(SOURCE PASSAGE)
--*--

Package {ihsMW}


Title: Clean and Harmonise 'Malawi Integrated Household Survey' Data
Version: 0.2.1
Description: An offline suite of tools to clean, aggregate, and harmonise data from the 'Malawi Integrated Household Survey' ('IHS'). Provides crop-specific unit conversions, stratified winsorization, and automatic cross-round harmonisation for complex survey designs.
License: MIT + file LICENSE
Depends: R (≥ 4.1.0)
URL: https://github.com/vituk123/ihsMW
BugReports: https://github.com/vituk123/ihsMW/issues
Imports: dplyr (≥ 1.1.0), readr (≥ 2.1.0), rlang (≥ 1.1.0), cli (≥ 3.6.0)
Suggests: srvyr (≥ 1.2.0), survey (≥ 4.2.0), testthat (≥ 3.0.0), usethis (≥ 2.2.0), pkgdown (≥ 2.0.0), knitr (≥ 1.40), rmarkdown (≥ 2.20), withr (≥ 2.5.0), jsonlite (≥ 1.8.0)
Encoding: UTF-8
RoxygenNote: 7.3.3
VignetteBuilder: knitr
Config/testthat/edition: 3
Language: en-US
NeedsCompilation: no
Packaged: 2026-06-04 18:35:40 UTC; vitumbikokayuni
Author: Vitumbiko Kayuni ORCID iD [aut, cre]
Maintainer: Vitumbiko Kayuni <vitumbikokayuni@gmail.com>
Repository: CRAN
Date/Publication: 2026-06-04 20:30:02 UTC

Smart Aggregation to Household Level

Description

Automatically detects variable types and applies sensible aggregations (e.g., 'sum' for continuous quantities, 'max' or logical OR for dummies). Throws warnings for ambiguous columns rather than failing silently.

Usage

ihs_aggregate(data, group_col = "case_id")

Arguments

data

A data.frame at the individual or plot level

group_col

The column name identifying the household (e.g., "case_id" or "y4_hhid")

Value

A data.frame aggregated to the household level


Clean and Harmonise IHS Data

Description

This wrapper function applies standard cleaning procedures to Malawi IHS data. It handles missing value conversions, winsorization of continuous variables, and returns an audit log of all transformations applied.

Usage

ihs_clean(
  data,
  winsorize_vars = NULL,
  winsorize_by = NULL,
  probs = c(0.01, 0.99)
)

Arguments

data

A data.frame (typically loaded from a '.dta' file)

winsorize_vars

Character vector of continuous variables to winsorize (e.g., consumption, harvest)

winsorize_by

Optional character string of a grouping variable (e.g., region) for stratified winsorization

probs

Numeric vector of length 2 specifying the lower and upper quantiles for winsorization. Default is 'c(0.01, 0.99)'.

Value

A data.frame with cleaning applied. The returned object has an 'ihs_audit' attribute containing a log of modifications.


Convert Agricultural Units to Kilograms

Description

Converts reported harvest units (e.g., Pails, Oxcarts, Heaps) into standard kilograms using official NSO crop-specific conversion factors.

Usage

ihs_convert_units(data, qty_col, unit_col, crop_col, unmapped = "warn")

--*--

(ENTRIES SUPPLIED)

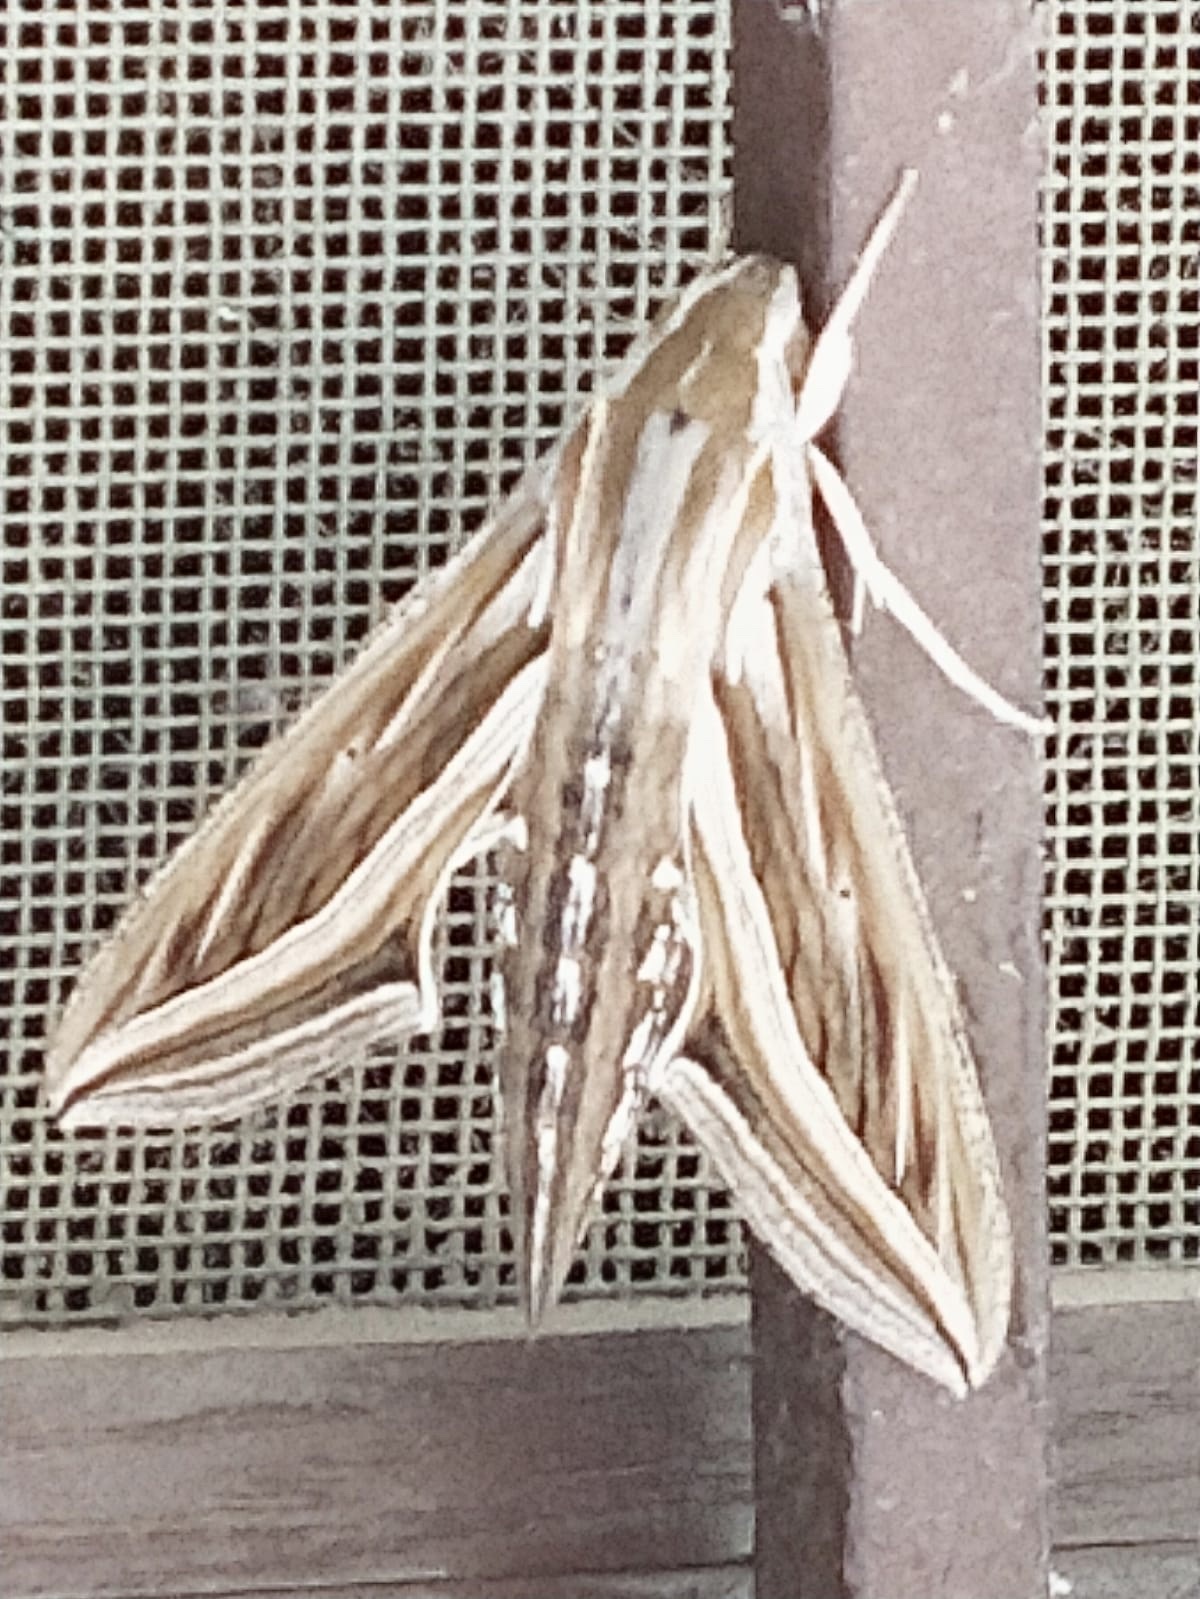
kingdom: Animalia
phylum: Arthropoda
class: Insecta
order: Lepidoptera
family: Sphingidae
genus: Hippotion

--*--

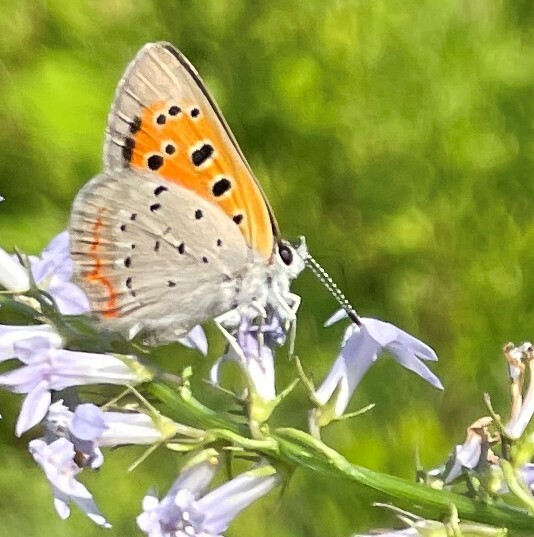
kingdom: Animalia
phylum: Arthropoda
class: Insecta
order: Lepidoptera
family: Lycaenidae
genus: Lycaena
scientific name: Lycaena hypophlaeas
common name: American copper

--*--

(JOB 1)
Print the part of the ihsMW package documentation from "Optional character string" to "is 'c(0.01, 0.99)'.".
(JOB 2)
Name every package in the Imports field of the ihsMW package documentation.
(JOB 3)
Go on with the ihsMW package documentation from the point where it stops.

(EXERCISE ANSWER 1)
Optional character string of a grouping variable (e.g., region) for stratified winsorization

probs

Numeric vector of length 2 specifying the lower and upper quantiles for winsorization. Default is 'c(0.01, 0.99)'.

(EXERCISE ANSWER 2)
dplyr, readr, rlang, cli

(EXERCISE ANSWER 3)
Arguments

data

A data.frame

qty_col

The name of the column containing the quantity

unit_col

The name of the column containing the unit code or name

crop_col

The name of the column containing the crop code

unmapped

Action to take when a unit cannot be mapped: '"warn"' (default), '"error"', or '"ignore"'.

Value

A data.frame with a new qty_col_kg column.


Check the comparability of variables across IHS rounds

Description

Evaluates the completeness and comparability of variables across the available IHS rounds (IHS2, IHS3, IHS4, IHS5) using the bundled crosswalk.

Usage

ihs_crosswalk_check(verbose = TRUE)

Arguments

verbose

Logical. If TRUE (default), prints a summary report to the console using cli.

Value

A tibble containing the full crosswalk. If verbose is TRUE, also prints a summary.

Examples

## Not run: 
  # Check the crosswalk and print a report
  cw <- ihs_crosswalk_check()

## End(Not run)


Harmonise Raw IHS Data

Description

Takes a raw data.frame loaded from a Malawi IHS survey round (e.g. from a '.dta' file) and renames its columns to the standard harmonised variable names defined in the crosswalk.

Usage

ihs_harmonise(data, round = "IHS5", extra = FALSE)

Arguments

data

A data.frame, typically read from a '.dta' file using haven::read_dta.

round

A character string specifying the IHS round (e.g., "IHS5", "IHS4").

extra

Logical. If FALSE (default), drops columns that are not in the harmonisation crosswalk or standard ID columns. If TRUE, keeps all original columns.

Value

A data.frame with columns renamed to standard 'harmonised_name's where applicable.


Description

Searches the manual harmonisation crosswalk bundled within ihsMW for specific variables.

Usage

ihs_search(keyword, round = NULL, fields = c("name", "label", "module"))

Arguments

keyword

A single search string to find (case-insensitive).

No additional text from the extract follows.